____ Records for the exercise
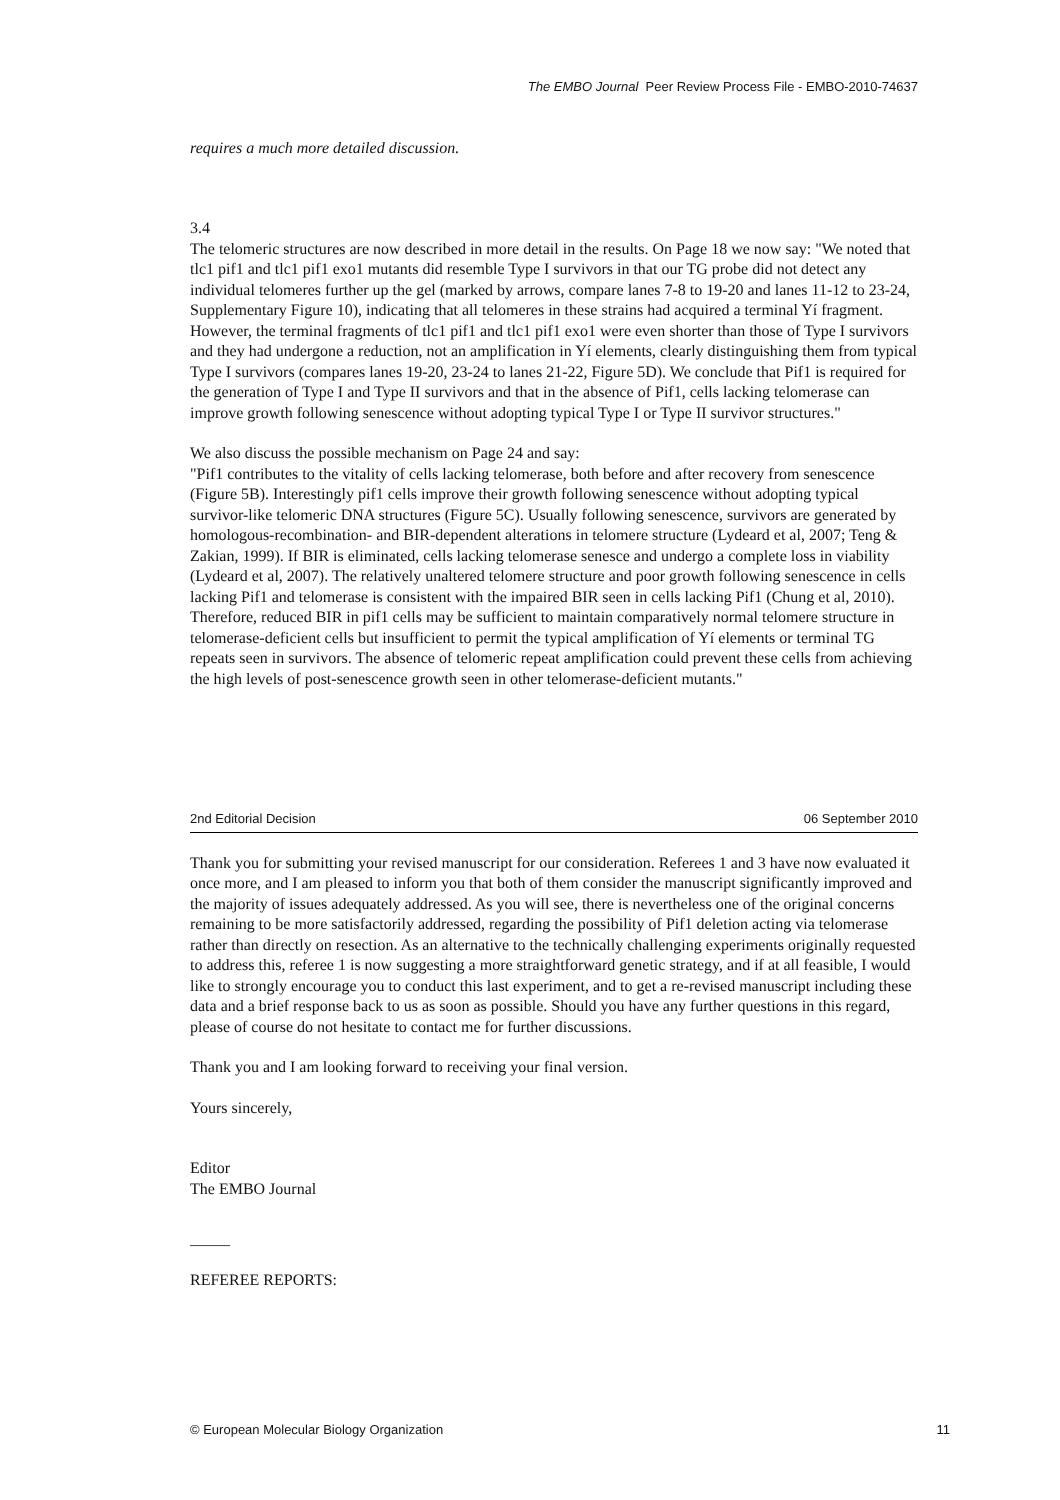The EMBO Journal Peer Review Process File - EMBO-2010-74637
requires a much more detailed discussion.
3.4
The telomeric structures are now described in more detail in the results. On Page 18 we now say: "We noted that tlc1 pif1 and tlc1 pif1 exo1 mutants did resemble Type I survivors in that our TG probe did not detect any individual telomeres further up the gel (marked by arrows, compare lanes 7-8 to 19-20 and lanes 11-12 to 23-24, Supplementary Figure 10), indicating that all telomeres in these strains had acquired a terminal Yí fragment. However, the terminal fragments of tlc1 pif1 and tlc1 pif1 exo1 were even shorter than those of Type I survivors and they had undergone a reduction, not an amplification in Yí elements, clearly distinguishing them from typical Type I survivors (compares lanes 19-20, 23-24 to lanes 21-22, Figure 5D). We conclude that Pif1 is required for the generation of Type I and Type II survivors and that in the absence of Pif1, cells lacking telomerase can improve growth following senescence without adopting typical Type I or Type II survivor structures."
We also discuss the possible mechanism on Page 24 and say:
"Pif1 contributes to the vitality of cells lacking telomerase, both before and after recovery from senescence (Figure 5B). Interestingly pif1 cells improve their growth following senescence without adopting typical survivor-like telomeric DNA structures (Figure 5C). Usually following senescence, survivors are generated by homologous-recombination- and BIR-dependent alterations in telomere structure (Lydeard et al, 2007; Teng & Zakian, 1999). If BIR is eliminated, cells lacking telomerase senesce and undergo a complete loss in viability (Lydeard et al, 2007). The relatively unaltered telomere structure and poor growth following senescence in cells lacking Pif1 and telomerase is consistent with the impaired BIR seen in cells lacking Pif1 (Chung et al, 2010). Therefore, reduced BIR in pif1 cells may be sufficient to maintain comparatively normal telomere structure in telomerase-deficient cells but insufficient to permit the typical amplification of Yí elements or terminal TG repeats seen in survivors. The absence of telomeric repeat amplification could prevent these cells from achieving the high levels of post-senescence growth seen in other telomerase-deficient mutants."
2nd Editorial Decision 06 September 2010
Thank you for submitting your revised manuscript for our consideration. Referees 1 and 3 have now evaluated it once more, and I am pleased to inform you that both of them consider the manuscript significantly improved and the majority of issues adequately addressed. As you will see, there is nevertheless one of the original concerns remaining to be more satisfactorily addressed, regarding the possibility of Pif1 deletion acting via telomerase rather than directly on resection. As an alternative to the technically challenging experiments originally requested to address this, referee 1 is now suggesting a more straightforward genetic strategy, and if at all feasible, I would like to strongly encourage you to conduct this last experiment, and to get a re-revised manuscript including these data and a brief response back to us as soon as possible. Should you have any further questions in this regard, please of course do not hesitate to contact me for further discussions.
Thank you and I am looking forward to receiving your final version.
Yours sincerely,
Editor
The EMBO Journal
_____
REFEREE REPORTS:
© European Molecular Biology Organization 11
________
____ Records for the exercise
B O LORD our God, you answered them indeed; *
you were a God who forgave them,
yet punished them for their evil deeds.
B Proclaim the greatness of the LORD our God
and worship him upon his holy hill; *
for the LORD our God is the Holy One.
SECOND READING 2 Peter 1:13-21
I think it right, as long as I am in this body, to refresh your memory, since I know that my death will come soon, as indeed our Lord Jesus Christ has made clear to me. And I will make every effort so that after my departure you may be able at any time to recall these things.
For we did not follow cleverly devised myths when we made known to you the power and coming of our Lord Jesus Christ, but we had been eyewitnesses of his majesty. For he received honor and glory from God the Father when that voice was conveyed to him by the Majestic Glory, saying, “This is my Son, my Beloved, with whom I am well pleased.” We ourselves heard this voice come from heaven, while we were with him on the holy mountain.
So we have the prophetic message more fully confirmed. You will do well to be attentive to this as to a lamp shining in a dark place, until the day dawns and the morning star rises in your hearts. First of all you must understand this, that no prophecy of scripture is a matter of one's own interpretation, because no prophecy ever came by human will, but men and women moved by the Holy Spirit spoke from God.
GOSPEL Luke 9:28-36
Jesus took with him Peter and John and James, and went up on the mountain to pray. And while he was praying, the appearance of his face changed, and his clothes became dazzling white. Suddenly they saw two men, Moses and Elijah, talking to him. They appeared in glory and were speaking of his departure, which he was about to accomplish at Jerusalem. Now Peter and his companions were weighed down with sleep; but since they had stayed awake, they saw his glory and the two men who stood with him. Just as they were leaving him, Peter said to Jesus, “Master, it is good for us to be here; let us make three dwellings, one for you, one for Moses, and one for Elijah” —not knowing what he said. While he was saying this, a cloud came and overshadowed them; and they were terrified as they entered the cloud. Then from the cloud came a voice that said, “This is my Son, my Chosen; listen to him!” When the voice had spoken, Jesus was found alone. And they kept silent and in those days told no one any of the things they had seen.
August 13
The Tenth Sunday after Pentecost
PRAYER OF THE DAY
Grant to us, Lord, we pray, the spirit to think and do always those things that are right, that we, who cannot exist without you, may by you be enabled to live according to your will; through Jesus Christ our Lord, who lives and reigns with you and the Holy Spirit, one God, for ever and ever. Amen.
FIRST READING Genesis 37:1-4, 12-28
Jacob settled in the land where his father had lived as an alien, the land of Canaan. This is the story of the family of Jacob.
________
____ Records for the exercise
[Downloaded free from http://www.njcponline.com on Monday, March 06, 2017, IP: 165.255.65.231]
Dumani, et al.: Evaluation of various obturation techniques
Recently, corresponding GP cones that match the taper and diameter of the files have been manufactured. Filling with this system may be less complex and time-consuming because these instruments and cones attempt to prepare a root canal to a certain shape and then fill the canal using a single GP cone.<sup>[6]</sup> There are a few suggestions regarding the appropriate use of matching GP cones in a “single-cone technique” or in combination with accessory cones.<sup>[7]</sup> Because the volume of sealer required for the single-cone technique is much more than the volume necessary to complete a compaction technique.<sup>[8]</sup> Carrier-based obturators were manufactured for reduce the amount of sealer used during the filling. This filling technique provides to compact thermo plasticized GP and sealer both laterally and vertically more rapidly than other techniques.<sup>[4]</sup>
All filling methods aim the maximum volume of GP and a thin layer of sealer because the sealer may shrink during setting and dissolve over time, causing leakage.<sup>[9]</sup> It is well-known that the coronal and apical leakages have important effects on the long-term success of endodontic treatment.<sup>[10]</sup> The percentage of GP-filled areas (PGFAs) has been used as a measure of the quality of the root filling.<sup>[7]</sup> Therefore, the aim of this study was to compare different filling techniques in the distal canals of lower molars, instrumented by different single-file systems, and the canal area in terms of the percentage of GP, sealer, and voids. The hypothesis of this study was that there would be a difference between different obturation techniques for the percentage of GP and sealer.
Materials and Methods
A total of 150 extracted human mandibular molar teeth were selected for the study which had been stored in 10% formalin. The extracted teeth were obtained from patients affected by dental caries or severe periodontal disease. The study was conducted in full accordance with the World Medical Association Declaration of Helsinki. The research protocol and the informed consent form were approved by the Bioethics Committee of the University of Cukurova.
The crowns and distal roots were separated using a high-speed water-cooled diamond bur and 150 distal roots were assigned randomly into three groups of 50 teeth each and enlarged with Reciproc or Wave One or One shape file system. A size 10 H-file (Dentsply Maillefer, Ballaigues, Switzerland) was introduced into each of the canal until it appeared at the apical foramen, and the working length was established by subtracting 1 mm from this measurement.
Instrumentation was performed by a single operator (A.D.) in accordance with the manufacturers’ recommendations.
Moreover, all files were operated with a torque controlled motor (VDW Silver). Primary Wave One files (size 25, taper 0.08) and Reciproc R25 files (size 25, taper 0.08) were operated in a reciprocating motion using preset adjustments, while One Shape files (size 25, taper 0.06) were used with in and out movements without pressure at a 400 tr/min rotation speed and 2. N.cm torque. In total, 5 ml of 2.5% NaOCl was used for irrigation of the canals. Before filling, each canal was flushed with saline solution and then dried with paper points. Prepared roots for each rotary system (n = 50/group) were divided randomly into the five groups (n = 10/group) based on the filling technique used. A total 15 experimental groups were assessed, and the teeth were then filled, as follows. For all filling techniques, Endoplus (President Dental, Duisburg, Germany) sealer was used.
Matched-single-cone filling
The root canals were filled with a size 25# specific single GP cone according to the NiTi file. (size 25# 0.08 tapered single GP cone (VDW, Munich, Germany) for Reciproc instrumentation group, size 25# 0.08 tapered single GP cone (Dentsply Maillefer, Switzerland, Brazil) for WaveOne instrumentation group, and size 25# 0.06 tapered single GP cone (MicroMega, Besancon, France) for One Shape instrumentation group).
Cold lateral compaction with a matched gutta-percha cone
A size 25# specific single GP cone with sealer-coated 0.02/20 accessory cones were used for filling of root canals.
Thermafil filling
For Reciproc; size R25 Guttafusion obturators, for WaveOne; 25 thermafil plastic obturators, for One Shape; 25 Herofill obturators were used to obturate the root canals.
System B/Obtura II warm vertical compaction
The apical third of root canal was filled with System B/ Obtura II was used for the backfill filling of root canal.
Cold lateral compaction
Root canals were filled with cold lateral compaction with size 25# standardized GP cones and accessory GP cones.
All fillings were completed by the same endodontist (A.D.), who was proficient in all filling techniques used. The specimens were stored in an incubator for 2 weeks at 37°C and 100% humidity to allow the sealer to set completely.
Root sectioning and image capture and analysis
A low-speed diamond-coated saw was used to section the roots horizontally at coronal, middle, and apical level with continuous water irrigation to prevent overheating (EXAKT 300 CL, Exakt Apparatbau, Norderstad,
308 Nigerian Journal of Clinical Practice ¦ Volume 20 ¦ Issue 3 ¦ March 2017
________
Task to complete: Filter the records above and copy every line that contains the word "READING".

Task output:
SECOND READING 2 Peter 1:13-21
FIRST READING Genesis 37:1-4, 12-28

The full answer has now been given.